Il giudice monocratico di Monza, Francesca Bianchetti, ha condannato Vittorio Sgarbi e Alessandro Sallusti con l'accusa di aver diffamato il magistrato palermitano Nino Di Matteo. Il primo è stato condannato a sei mesi di reclusione per diffamazione su Il Giornale, mentre il secondo è stato condannato per tre mesi per omesso controllo essendo il direttore della testata giornalistica. Entrambi gli imputati hanno avuto la sospensione della pena, ma dovranno risarcire i danni al Pubblico ministero da liquidarsi in sede civile.
Il giudice ha concesso al magistrato, adesso in servizio alla DNA (Direzione nazionale antimafia e antiterrorismo) e difeso dall'avvocato Roberta Pezzano, una provvisionale immediatamente esecutiva di 40mila euro.
Sia Sallusti che Sgarbi hanno avuto le attenuanti generiche.
L'articolo incriminato si trovava sulla rubrica Sgarbi Quotidiani del 2 gennaio 2014. Nell'articolo, intitolato "Quando la mafia si combatte soltanto a parole", Sgarbi scriveva:
"Riina non è, se non nelle intenzioni, un nemico di Di Matteo. Nelle azioni è suo complice. Ne garantisce il peso e la considerazione". E ancora: "C'è qualcosa di inquietante nella vocazione al martirio (del magistrato, ndr)" e "gli unici complici che ha Riina sono gli stessi magistrati".

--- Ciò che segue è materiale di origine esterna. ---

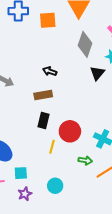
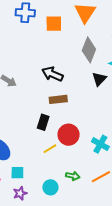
black arrow: (50, 71) -> (52, 74), size x1.5
brown rectangle: (43, 95) -> (58, 99), moved
yellow line: (52, 147) -> (50, 149), turned 40
green arrow: (85, 160) -> (73, 176), moved

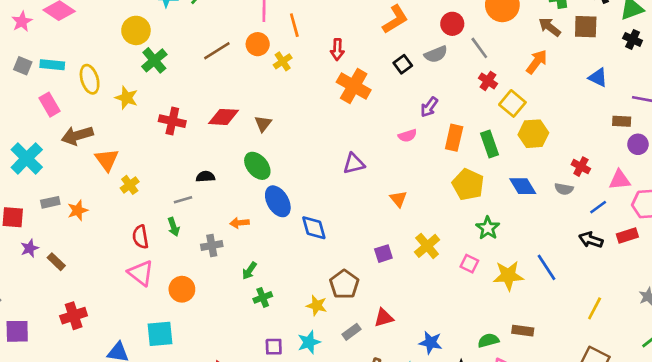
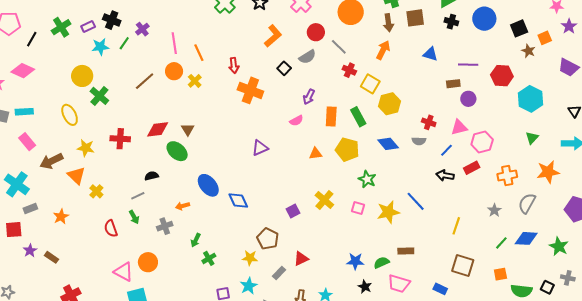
brown arrow: (550, 27) -> (388, 23), turned -126
yellow ellipse: (90, 79) -> (70, 115), moved
yellow star: (126, 98) -> (86, 148), moved
green ellipse: (257, 166) -> (177, 151), moved
orange triangle: (398, 199) -> (315, 153), moved, turned -48
gray rectangle: (50, 202) -> (30, 209), moved
pink triangle: (141, 273) -> (124, 272), moved
blue star: (431, 343) -> (355, 261), moved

La difesa di Vittorio Sgarbi
Subito dopo aver appreso della condanna, Sgarbi si è subito difeso ai microfoni di Tgcom24 affermando:
"Ho detto una cosa oggettiva. Le intercettazioni in carcere di Riina che 'condannava a morte' Di Matteo hanno aiutato alla creazione del mito del magistrato, ne hanno aumentato popolarità e tutela, e questa non è diffamazione, è un'opinione”.
Il critico d'arte ha poi aggiunto che in uno Stato democratico è garantita la libertà d'espressione e che la sentenza di oggi è un crimine contro la democrazia e l'obbedienza di un magistrato ad un suo collega. Poi ha concluso:
"Sono convinto che Di Matteo abbia sbagliato su tutta la linea della sua richiesta giudiziaria e che abbia dichiarato cose inaccettabili contro il generale Mori in una sentenza e contro Forza Italia con le sue affermazioni sul fatto che il partito sarebbe nato da un patto con la mafia.
Questa è pura diffamazione ma nessuno riesce a condannare chi l'ha pronunciata".
Le dichiarazioni di Nino Di Matteo dopo la presentazione della querela
Ricordiamo che dopo la querela presentata da Nino Di Matteo, lo stesso aveva affermato:
"Dopo la pubblicazione successiva al deposito processuale delle intercettazioni di parecchie conversazioni nelle quali Riina continuamente si riferisce alla mia persona anche manifestando la sua volontà di uccidermi, paradossalmente si è avviata quella che ritengo una vera e propria battaglia di stampa che, partendo dal chiaro capovolgimento dei fatti, tende a dar credito a versioni che mi indicano come autore di condotte e comportamenti che non ho mai tenuto".
Il magistrato concludeva dichiarando che non poteva più accettare che si continuasse a speculare impunemente anche su vicende che incidevano particolarmente sulla sua vita personale e familiare.
In quel caso vennero querelati anche altri giornalisti come Filippo Facci e Giuliano Ferrara.